Entropy-Rank Ratio: A Novel Entropy-Based Perspective for DNA Complexity and Classification
Emmanuel Pio Pastore, Giuseppe Passarino, Peppino Sapia, Francesco De Rango
TL;DR
This work addresses the saturation of Shannon entropy for long DNA sequences by introducing the entropy-rank ratio $R$, which normalizes a sequence's entropy within the complete distribution of all sequences of the same length under fixed block parameters $T$ and $n$. By partitioning sequences into fixed-length blocks and non-overlapping $n$-tuples, the authors derive a distribution $G_{T,n}$ of block entropies and define $R$ as a percentile within the $N$-block mean entropy distribution, yielding a robust, comparable measure in $[0,1]$ even as traditional entropy saturates. They integrate $R$ into data augmentation for CNNs via ratio-guided cropping, comparing it against random, Kolmogorov-based, and entropy-based crops. On two datasets (viral genes and human genes with polynucleotide expansions) they demonstrate substantial gains in classification accuracy with lightweight CNN architectures, highlighting the practical potential of distribution-aware entropy for DNA sequence analysis and compact device deployment.
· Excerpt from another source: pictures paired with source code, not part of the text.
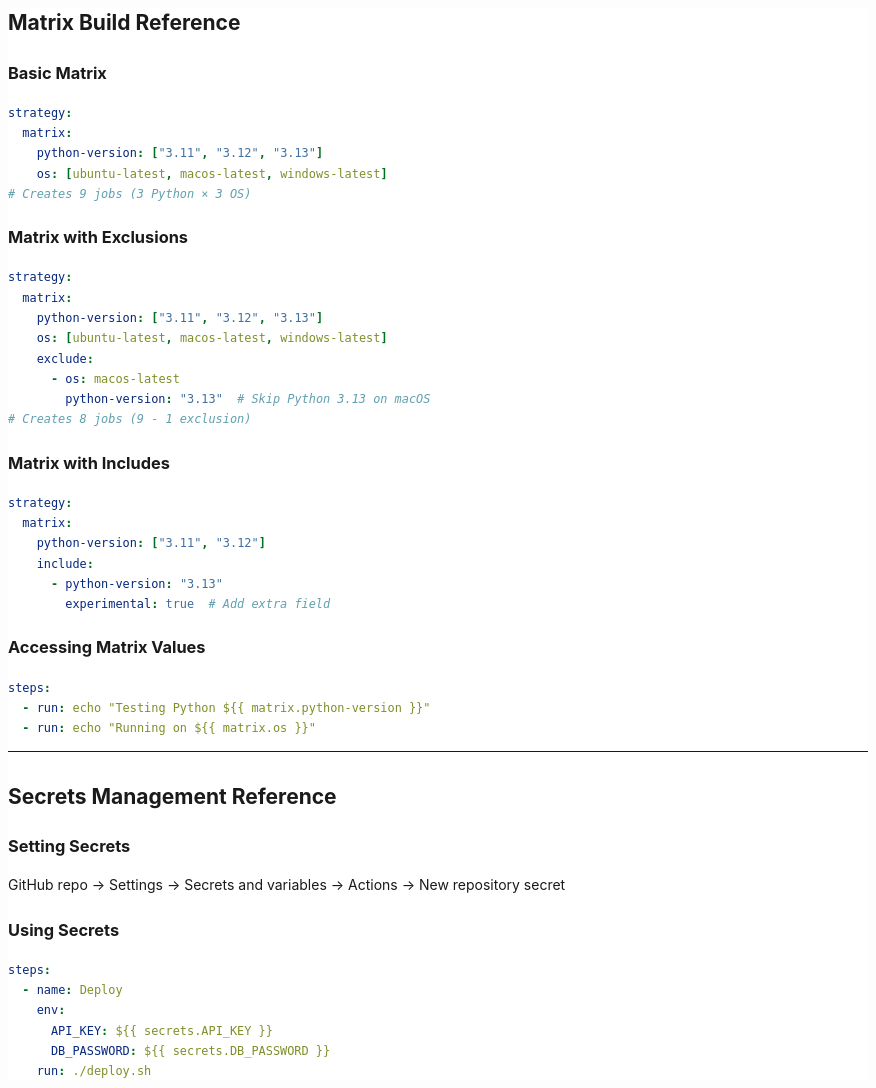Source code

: ## Matrix Build Reference

### Basic Matrix
```yaml
strategy:
  matrix:
    python-version: ["3.11", "3.12", "3.13"]
    os: [ubuntu-latest, macos-latest, windows-latest]
# Creates 9 jobs (3 Python × 3 OS)
```

### Matrix with Exclusions
```yaml
strategy:
  matrix:
    python-version: ["3.11", "3.12", "3.13"]
    os: [ubuntu-latest, macos-latest, windows-latest]
    exclude:
      - os: macos-latest
        python-version: "3.13"  # Skip Python 3.13 on macOS
# Creates 8 jobs (9 - 1 exclusion)
```

### Matrix with Includes
```yaml
strategy:
  matrix:
    python-version: ["3.11", "3.12"]
    include:
      - python-version: "3.13"
        experimental: true  # Add extra field
```

### Accessing Matrix Values
```yaml
steps:
  - run: echo "Testing Python ${{ matrix.python-version }}"
  - run: echo "Running on ${{ matrix.os }}"
```

---

## Secrets Management Reference

### Setting Secrets
GitHub repo → Settings → Secrets and variables → Actions → New repository secret

### Using Secrets
```yaml
steps:
  - name: Deploy
    env:
      API_KEY: ${{ secrets.API_KEY }}
      DB_PASSWORD: ${{ secrets.DB_PASSWORD }}
    run: ./deploy.sh
```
Overall, the entropy-rank framework provides a normalized perspective on sequence complexity that enhances discriminability and paves the way for efficient, deployable genomic classifiers.
Abstract
Shannon entropy is widely used to measure the complexity of DNA sequences but suffers from saturation effects that limit its discriminative power for long uniform segments. We introduce a novel metric, the entropy rank ratio R, which positions a target sequence within the full distribution of all possible sequences of the same length by computing the proportion of sequences that have an entropy value equal to or lower than that of the target. In other words, R expresses the relative position of a sequence within the global entropy spectrum, assigning values close to 0 for highly ordered sequences and close to 1 for highly disordered ones. DNA sequences are partitioned into fixed-length subsequences and non-overlapping n-mer groups; frequency vectors become ordered integer partitions and a combinatorial framework is used to derive the complete entropy distribution. Unlike classical measures, R is a normalized, distribution-aware measure bounded in [0,1] at fixed (T,n), which avoids saturation to log2 4 and makes values comparable across sequences under the same settings. We integrate R into data augmentation for convolutional neural networks by proposing ratio-guided cropping techniques and benchmark them against random, entropy-based, and compression-based methods. On two independent datasets, viral genes and human genes with polynucleotide expansions, models augmented via R achieve substantial gains in classification accuracy using extremely lightweight architectures.